## Task instructions
Can you transcribe the data exactly? Leave the pictures out.

## Dataset content
Segment Open

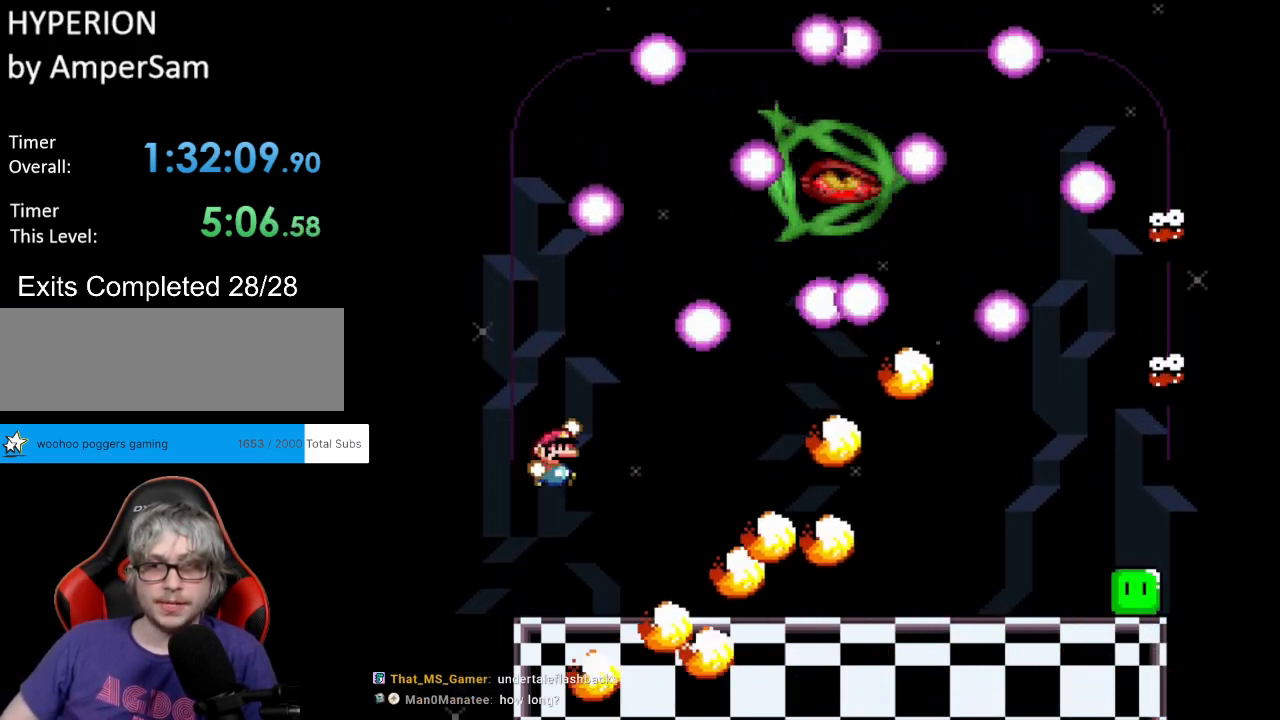
{"buttons": ["B", "Y", "DPAD_RIGHT"], "events": [[17, "DPAD_LEFT", "up"], [33, "B", "up"], [33, "DPAD_RIGHT", "down"], [83, "B", "down"], [167, "DPAD_RIGHT", "up"], [333, "DPAD_RIGHT", "down"]]}
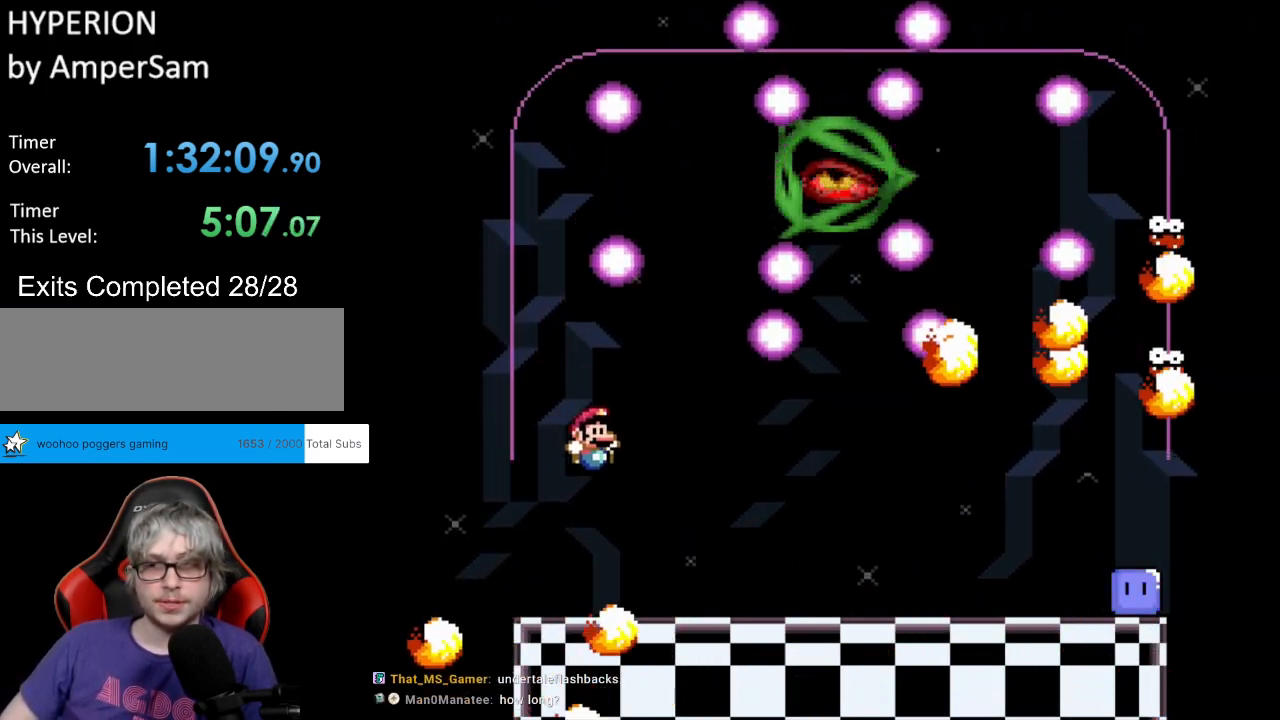
{"buttons": ["Y", "DPAD_LEFT"], "events": [[17, "B", "up"], [183, "DPAD_UP", "down"], [233, "DPAD_RIGHT", "up"], [233, "L1", "down"], [267, "Y", "up"], [317, "DPAD_RIGHT", "down"], [317, "Y", "down"], [350, "L1", "up"], [400, "DPAD_RIGHT", "up"], [417, "DPAD_LEFT", "down"], [467, "DPAD_UP", "up"]]}
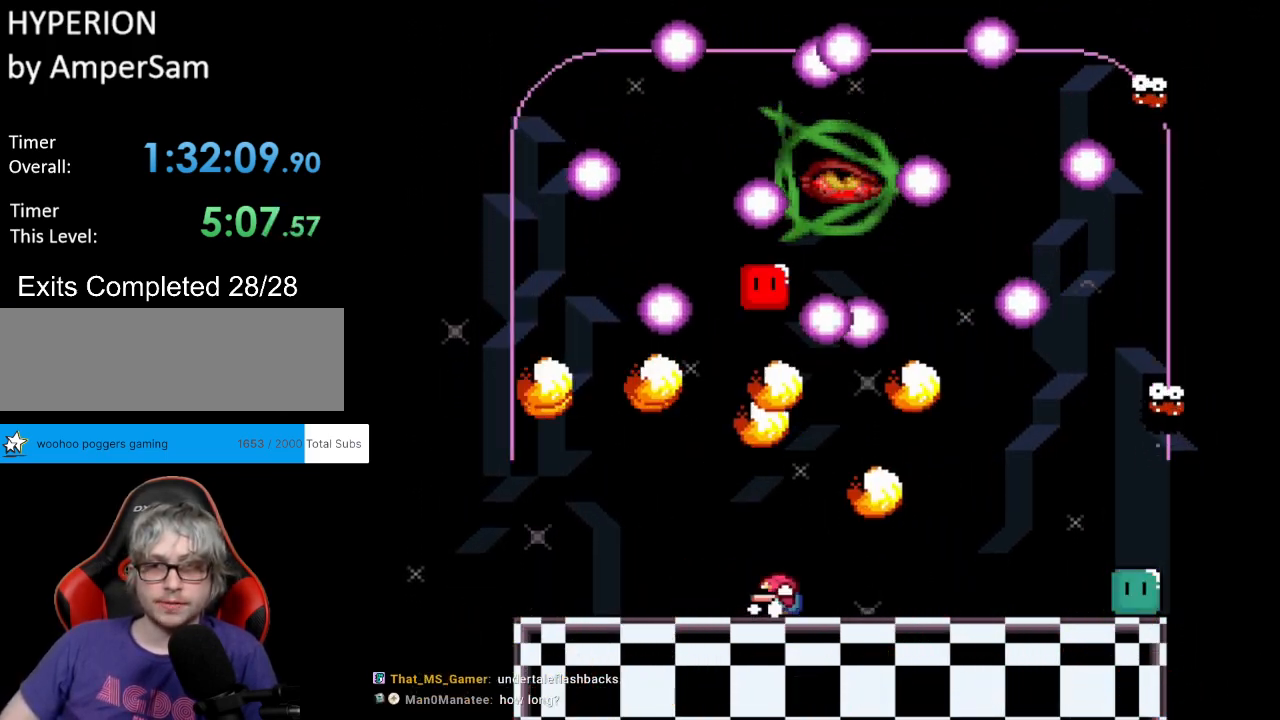
{"buttons": ["Y", "DPAD_RIGHT"]}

Segment Closed

## Answer space
{"buttons": ["B", "Y", "DPAD_RIGHT"], "events": [[17, "DPAD_LEFT", "up"], [33, "B", "up"], [33, "DPAD_RIGHT", "down"], [83, "B", "down"], [167, "DPAD_RIGHT", "up"], [333, "DPAD_RIGHT", "down"]]}
{"buttons": ["Y", "DPAD_LEFT"], "events": [[17, "B", "up"], [183, "DPAD_UP", "down"], [233, "DPAD_RIGHT", "up"], [233, "L1", "down"], [267, "Y", "up"], [317, "DPAD_RIGHT", "down"], [317, "Y", "down"], [350, "L1", "up"], [400, "DPAD_RIGHT", "up"], [417, "DPAD_LEFT", "down"], [467, "DPAD_UP", "up"]]}
{"buttons": ["Y", "DPAD_RIGHT"]}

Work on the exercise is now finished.